The required output is a number: how many lines of the data below include the string "Milano".

(Beginning of EXERCISE INPUTS)

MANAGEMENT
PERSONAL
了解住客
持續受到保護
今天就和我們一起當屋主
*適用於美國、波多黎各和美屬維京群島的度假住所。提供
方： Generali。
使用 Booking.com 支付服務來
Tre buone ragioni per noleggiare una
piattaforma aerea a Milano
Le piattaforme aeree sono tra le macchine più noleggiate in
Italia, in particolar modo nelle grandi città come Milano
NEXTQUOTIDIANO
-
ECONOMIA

(End of EXERCISE INPUTS)
(Beginning of EXERCISE INPUTS)

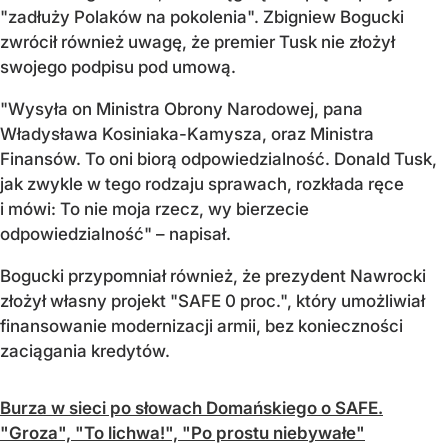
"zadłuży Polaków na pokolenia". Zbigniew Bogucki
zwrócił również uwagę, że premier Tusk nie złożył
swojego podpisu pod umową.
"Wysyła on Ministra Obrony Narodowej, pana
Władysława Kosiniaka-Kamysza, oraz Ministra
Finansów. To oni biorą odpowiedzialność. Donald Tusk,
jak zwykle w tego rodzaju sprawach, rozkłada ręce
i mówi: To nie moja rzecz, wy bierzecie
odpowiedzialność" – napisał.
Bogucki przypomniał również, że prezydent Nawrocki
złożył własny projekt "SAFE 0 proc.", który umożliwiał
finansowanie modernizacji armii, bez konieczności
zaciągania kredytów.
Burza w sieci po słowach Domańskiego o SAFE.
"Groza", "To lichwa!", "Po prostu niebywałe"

(End of EXERCISE INPUTS)
(Beginning of EXERCISE INPUTS)

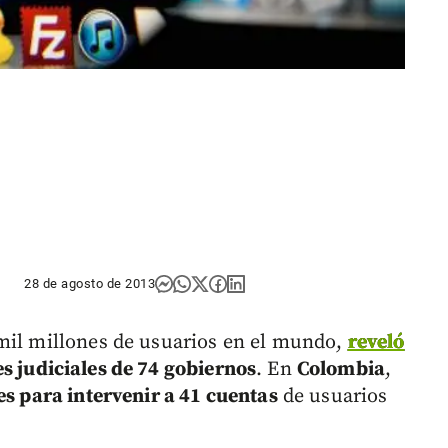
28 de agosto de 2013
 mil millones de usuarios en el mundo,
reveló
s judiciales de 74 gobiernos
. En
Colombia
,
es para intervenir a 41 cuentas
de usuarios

(End of EXERCISE INPUTS)

» WORKED SOLUTION
2